Vasyma: uma das tanoarias espanholas adquiridas pela The Macallan, que lhes fornece barricas de jerez.

E há relevância neste exercício mental. Ao menos, para um entusiasta de whisky, como este Cão. Considere o que te conecta a determinada marca, ou destilaria. Indague, silenciosamente, por que você é tão apaixonado por aquele whisky, em detrimento de outros. O apreço prescinde de lógica. A resposta jamais recairá apenas em sabor ou aroma – ainda que sejam predicados importantes. Já cansei de ver gente dizendo que o Lagavulin, há dez anos, era bem diferente do atual.

RECOLHENDO A CAUDA

Muitos apreciadores podem argumentar que a The Macallan não é mais a mesma. Que o Red Label de algumas décadas era muito melhor do que o atual (que, infelizmente, concordo). E que Famous Grouse sem sua suposta base de Glenturret, Highland Park e Macallan é completamente diferente. A discussão aqui está longe de ser resolvida por Leibniz e muito menos, por mim.

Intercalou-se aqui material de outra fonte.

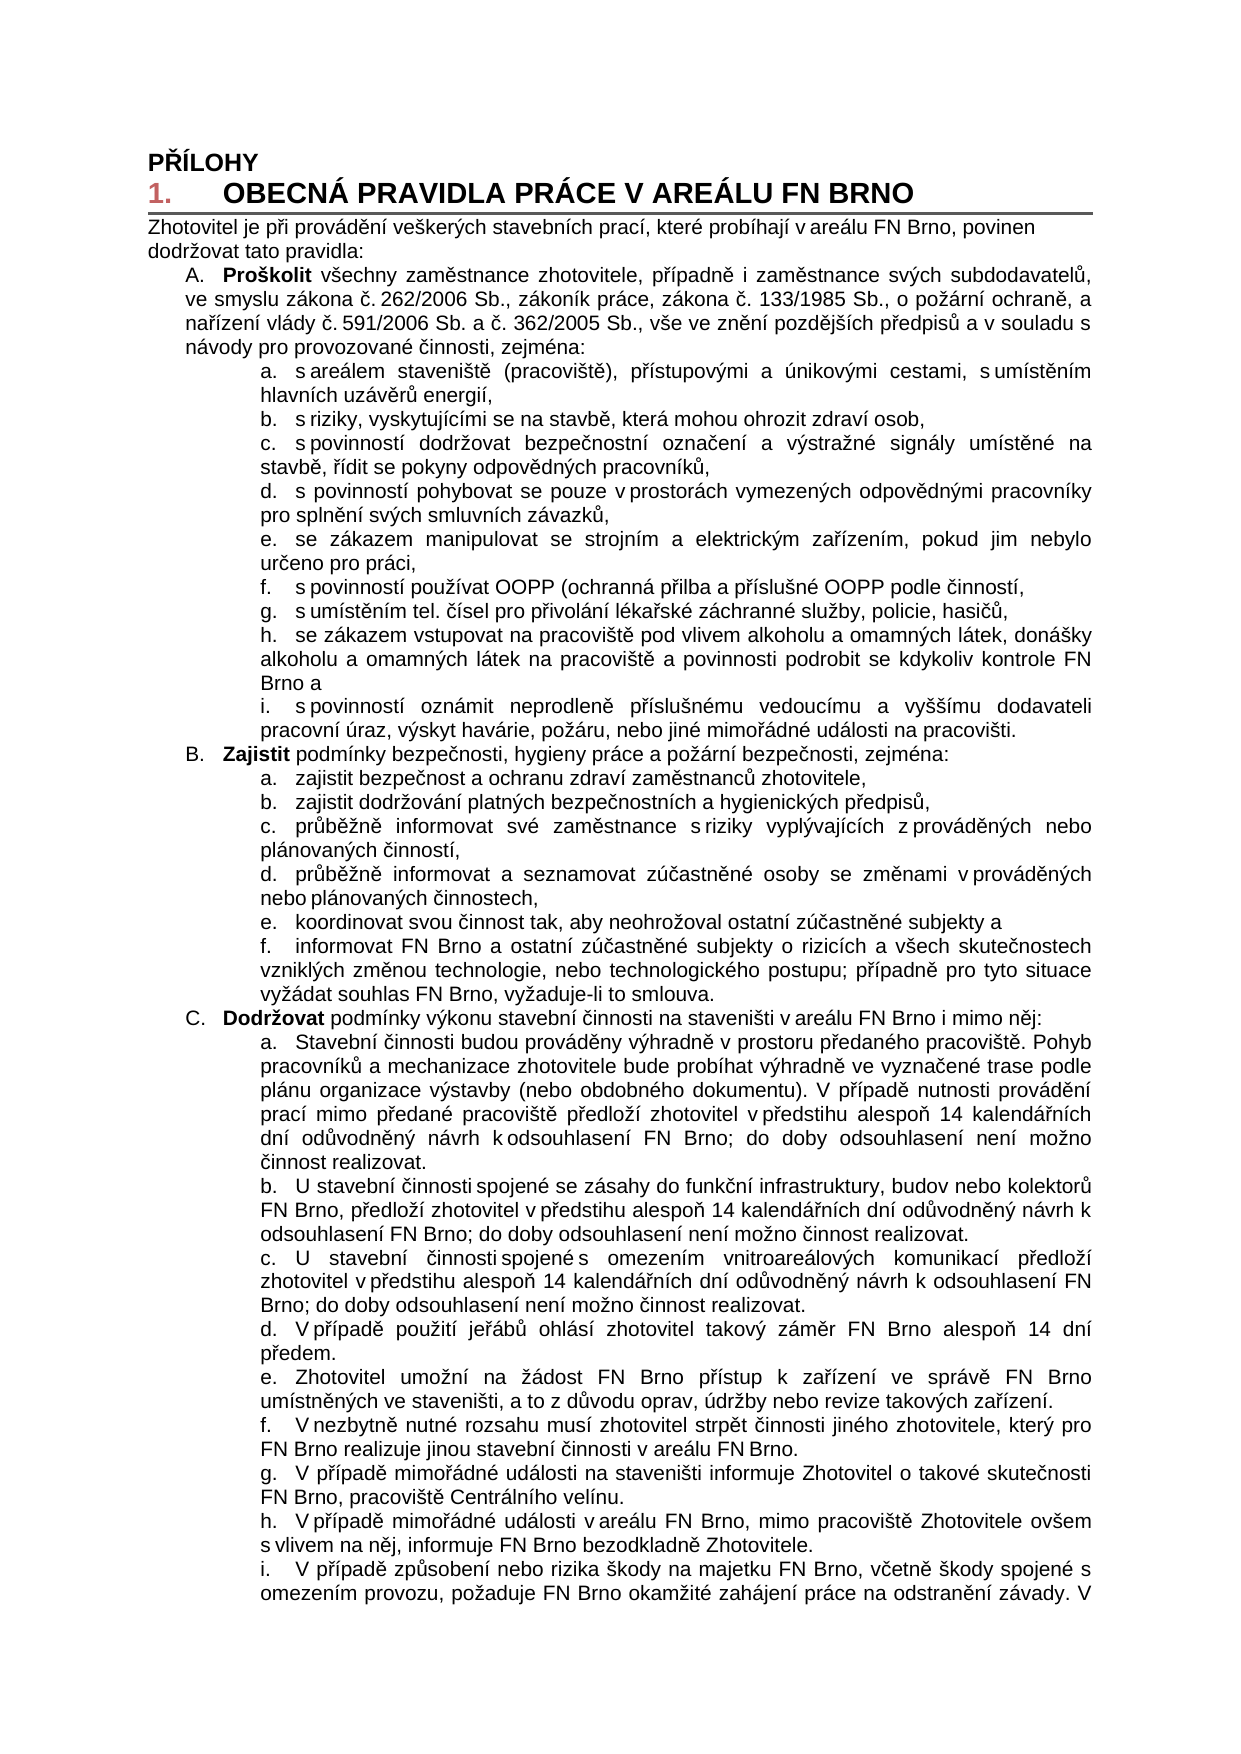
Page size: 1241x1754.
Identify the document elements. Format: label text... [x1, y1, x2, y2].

Talvez minha opinião esteja lá, mais ou menos próxima àquela de Heráclito, que comparou o navio e suas peças a um rio: por mais que as águas sempre corram, o rio será sempre o mesmo. No whisky, o legado permanece. O nome segue ali, enquanto (quase) tudo por dentro se transforma.

A propaganda mudou um pouco, também.

A essência de um whisky está menos nas moléculas do líquido e mais naquilo que projetamos nele – o que é importante para nós. E isso muda para cada bebedor. Não sei nada de embarcações ou rios, mas acho que um whisky preserva sua essência enquanto preservar seus admiradores, e continuar fiel a seus princípios.

E acho que é por isso que é tão importante se manter autêntico. Mudanças de aroma, cor, sabor, produção e titularidade são inevitáveis – são as curvas do rio, o convés carcomido do barco. O que as justifica que, no fundo, é importante. Mas, isso sou só eu, hoje. Talvez quando todos os átomos de meus neurônios forem substituídos, daqui alguns anos, minha opinião seja diferente. Mas aí, não vou ser mais eu. Ou vou?